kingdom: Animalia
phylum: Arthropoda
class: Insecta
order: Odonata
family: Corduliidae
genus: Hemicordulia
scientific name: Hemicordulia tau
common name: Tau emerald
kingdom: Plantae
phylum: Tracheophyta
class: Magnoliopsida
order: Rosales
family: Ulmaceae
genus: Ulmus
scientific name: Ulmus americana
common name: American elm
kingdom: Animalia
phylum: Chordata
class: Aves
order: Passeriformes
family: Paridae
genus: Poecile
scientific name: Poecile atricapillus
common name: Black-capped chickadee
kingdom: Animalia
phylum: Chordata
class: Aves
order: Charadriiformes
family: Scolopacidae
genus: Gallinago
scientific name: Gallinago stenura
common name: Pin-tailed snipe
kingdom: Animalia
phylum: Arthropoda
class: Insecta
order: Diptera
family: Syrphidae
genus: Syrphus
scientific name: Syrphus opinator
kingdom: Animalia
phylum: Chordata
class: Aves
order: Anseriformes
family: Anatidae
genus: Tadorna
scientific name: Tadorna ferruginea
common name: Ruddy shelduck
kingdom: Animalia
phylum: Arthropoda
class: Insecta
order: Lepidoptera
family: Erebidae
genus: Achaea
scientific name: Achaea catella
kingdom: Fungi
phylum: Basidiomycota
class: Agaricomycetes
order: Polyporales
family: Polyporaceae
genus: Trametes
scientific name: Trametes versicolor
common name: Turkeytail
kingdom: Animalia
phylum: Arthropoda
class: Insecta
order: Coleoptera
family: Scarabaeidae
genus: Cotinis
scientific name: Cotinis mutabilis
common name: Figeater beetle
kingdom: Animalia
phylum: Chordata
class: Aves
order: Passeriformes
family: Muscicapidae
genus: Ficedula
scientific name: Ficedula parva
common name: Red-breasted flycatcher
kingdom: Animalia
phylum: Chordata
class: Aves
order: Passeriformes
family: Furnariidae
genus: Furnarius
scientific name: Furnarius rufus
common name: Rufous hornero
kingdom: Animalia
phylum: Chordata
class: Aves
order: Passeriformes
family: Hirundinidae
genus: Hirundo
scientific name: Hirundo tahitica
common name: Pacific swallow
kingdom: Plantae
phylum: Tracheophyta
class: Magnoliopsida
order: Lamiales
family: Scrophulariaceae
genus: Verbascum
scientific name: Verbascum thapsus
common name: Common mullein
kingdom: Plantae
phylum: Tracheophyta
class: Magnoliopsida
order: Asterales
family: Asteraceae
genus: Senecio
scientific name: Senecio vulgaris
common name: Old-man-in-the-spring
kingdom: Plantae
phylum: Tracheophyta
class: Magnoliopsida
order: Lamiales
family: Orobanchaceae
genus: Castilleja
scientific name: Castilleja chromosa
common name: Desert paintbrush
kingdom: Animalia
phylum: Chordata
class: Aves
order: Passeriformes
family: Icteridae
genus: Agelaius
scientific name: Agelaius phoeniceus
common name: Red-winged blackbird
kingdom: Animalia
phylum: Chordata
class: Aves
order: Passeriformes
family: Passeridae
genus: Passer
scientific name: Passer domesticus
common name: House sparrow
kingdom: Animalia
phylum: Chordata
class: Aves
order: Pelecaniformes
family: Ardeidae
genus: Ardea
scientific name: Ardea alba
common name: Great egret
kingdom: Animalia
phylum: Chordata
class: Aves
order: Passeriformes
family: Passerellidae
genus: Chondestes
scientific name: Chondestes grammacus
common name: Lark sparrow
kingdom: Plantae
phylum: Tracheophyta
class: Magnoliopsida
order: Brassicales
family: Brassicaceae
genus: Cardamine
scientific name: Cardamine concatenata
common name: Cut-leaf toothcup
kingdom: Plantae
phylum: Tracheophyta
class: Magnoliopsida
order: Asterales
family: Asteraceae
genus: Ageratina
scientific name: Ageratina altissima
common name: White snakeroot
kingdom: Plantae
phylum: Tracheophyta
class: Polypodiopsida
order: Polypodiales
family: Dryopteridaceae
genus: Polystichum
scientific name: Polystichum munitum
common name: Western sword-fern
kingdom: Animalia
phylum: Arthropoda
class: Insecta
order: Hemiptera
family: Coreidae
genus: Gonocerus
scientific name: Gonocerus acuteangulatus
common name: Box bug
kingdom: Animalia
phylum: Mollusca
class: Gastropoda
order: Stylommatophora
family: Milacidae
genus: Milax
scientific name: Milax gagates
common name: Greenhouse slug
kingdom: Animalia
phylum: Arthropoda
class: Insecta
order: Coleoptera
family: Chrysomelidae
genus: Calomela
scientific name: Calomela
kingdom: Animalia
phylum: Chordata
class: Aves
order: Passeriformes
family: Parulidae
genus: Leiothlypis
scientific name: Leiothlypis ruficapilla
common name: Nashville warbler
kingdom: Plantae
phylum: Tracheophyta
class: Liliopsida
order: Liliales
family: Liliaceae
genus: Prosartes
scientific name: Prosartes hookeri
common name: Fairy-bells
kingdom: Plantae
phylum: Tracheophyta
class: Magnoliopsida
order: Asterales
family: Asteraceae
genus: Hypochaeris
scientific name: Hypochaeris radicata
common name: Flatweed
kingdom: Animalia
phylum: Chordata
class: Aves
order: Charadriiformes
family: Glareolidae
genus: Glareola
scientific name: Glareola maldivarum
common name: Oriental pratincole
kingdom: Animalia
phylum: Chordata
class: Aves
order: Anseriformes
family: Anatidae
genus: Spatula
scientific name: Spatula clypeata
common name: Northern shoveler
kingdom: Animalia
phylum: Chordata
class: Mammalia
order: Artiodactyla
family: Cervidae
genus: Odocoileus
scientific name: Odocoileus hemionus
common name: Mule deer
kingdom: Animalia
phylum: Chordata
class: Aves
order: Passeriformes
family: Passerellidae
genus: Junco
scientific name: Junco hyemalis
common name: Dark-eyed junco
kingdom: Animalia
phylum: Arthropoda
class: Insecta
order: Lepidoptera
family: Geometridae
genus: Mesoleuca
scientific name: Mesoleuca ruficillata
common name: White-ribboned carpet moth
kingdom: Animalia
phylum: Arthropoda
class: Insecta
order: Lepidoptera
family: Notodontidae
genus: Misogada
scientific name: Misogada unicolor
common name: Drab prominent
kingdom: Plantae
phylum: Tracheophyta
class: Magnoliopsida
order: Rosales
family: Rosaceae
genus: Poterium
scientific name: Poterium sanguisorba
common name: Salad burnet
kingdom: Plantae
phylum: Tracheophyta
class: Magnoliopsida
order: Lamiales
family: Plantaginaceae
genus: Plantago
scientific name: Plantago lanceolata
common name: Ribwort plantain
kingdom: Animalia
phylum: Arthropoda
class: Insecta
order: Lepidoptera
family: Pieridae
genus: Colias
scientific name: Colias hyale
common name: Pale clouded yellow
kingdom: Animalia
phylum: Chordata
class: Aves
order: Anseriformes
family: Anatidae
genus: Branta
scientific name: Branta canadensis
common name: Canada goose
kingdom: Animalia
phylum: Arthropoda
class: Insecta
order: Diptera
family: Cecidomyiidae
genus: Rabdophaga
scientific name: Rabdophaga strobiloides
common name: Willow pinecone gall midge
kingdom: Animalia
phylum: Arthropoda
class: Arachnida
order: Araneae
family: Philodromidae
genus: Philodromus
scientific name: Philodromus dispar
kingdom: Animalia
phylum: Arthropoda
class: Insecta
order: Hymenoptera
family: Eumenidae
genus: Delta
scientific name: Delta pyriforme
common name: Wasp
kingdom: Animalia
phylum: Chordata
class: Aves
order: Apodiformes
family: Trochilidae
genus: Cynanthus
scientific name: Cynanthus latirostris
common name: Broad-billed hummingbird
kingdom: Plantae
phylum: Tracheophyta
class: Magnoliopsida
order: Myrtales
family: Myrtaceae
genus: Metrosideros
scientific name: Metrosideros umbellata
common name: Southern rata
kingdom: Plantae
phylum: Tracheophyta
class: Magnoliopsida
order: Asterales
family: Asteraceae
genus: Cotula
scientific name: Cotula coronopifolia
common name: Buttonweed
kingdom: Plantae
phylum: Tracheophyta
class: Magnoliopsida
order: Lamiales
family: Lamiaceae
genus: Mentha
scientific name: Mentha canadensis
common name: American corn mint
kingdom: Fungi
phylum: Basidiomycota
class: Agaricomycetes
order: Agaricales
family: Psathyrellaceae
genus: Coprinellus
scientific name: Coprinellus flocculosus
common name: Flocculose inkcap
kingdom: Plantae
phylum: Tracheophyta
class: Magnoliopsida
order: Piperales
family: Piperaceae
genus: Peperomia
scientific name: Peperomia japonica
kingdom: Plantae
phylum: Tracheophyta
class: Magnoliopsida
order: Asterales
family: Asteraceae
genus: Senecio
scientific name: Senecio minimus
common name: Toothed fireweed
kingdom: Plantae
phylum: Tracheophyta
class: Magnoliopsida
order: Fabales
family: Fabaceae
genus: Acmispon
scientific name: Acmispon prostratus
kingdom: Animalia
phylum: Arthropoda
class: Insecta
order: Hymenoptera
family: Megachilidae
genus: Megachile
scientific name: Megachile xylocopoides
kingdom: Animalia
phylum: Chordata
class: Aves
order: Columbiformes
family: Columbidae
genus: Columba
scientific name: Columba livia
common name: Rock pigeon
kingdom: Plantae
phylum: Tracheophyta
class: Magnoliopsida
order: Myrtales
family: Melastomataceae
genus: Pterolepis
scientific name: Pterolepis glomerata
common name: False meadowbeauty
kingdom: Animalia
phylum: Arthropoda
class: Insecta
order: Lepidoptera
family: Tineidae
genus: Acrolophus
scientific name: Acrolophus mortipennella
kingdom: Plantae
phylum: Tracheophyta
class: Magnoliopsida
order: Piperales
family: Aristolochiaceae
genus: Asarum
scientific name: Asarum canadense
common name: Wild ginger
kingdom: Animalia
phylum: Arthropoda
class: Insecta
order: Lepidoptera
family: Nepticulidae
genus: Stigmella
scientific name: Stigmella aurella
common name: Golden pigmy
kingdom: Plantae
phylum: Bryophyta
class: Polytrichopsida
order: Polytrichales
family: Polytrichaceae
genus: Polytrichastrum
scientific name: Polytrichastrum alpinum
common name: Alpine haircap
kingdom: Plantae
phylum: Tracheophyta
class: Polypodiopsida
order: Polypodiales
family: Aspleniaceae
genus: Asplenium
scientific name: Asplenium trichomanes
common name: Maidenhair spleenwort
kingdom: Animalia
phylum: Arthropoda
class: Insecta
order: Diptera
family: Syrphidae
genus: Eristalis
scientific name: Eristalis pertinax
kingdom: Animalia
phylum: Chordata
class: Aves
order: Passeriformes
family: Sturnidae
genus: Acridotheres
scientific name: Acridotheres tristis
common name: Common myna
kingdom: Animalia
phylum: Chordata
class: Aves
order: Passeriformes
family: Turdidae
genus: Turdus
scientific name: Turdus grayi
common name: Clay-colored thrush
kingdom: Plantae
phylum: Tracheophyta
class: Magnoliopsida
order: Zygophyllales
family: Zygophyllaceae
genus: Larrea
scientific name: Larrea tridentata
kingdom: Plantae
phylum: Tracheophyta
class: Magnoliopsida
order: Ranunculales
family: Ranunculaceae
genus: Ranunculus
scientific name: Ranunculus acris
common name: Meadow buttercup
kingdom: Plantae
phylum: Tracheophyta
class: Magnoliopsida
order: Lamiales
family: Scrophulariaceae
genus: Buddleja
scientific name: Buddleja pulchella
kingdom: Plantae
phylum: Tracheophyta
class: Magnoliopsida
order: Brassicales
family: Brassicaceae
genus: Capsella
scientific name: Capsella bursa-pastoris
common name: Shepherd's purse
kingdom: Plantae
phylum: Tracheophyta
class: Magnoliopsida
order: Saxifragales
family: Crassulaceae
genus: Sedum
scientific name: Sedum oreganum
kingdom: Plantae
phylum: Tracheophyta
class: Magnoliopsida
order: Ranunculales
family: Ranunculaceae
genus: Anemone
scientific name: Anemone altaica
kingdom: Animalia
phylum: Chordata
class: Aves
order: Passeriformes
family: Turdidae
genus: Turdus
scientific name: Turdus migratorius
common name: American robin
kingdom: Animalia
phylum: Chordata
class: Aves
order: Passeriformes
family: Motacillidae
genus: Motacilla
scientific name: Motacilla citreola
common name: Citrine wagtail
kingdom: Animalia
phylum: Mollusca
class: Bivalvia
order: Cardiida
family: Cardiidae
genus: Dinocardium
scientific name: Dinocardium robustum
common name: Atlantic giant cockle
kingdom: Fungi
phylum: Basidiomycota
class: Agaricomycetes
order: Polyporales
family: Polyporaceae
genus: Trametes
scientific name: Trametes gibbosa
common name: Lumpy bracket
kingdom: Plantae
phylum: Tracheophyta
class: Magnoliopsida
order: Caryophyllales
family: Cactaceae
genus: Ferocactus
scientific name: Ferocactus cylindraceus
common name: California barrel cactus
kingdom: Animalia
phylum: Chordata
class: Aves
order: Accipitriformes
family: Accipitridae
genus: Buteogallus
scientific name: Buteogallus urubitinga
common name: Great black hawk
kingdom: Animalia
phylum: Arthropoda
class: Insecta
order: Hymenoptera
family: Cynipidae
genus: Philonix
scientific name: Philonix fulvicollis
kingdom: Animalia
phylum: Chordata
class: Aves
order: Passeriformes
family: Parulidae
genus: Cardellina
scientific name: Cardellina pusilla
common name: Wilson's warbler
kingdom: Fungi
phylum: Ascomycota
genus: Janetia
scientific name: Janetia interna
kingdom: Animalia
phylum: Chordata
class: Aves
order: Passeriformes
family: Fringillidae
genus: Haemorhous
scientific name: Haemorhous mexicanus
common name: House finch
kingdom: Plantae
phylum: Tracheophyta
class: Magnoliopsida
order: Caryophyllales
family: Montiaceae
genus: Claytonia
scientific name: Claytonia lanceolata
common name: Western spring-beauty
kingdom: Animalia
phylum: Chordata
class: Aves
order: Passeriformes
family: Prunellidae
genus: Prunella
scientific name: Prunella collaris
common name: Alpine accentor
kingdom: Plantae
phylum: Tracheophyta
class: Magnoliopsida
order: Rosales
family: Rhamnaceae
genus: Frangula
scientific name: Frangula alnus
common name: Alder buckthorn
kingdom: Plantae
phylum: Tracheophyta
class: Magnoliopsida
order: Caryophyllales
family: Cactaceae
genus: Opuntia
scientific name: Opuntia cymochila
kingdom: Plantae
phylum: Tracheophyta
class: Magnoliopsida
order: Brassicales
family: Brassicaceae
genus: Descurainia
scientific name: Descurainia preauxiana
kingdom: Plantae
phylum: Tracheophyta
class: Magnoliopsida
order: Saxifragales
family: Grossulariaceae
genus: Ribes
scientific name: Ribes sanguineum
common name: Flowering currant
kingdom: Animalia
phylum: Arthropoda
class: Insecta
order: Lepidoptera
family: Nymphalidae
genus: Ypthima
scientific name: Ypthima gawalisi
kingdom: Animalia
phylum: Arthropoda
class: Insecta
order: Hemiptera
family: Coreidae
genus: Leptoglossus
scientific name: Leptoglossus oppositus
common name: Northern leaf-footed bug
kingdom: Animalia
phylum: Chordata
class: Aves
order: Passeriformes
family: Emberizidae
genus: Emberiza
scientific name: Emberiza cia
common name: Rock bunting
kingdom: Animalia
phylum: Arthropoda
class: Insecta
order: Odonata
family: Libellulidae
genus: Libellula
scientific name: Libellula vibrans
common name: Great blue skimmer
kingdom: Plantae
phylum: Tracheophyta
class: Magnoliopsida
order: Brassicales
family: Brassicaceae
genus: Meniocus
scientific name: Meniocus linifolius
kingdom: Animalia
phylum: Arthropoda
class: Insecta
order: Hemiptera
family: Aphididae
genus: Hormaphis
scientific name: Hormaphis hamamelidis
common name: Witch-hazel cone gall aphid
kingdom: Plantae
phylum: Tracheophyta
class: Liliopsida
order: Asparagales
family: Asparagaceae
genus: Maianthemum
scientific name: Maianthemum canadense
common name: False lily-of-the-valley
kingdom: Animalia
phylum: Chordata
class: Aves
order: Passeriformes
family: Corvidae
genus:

******

WHAT THE TASK REQUIRES: Take the data from the line containing "order: Apodiformes" through the line containing "common name: Southern rata" and rename "scientific name" to "binomial name" wherever it occurs. Return only those lines, with everything else unchanged.

ANSWER TO THIS EXERCISE:
order: Apodiformes
family: Trochilidae
genus: Cynanthus
binomial name: Cynanthus latirostris
common name: Broad-billed hummingbird
kingdom: Plantae
phylum: Tracheophyta
class: Magnoliopsida
order: Myrtales
family: Myrtaceae
genus: Metrosideros
binomial name: Metrosideros umbellata
common name: Southern rata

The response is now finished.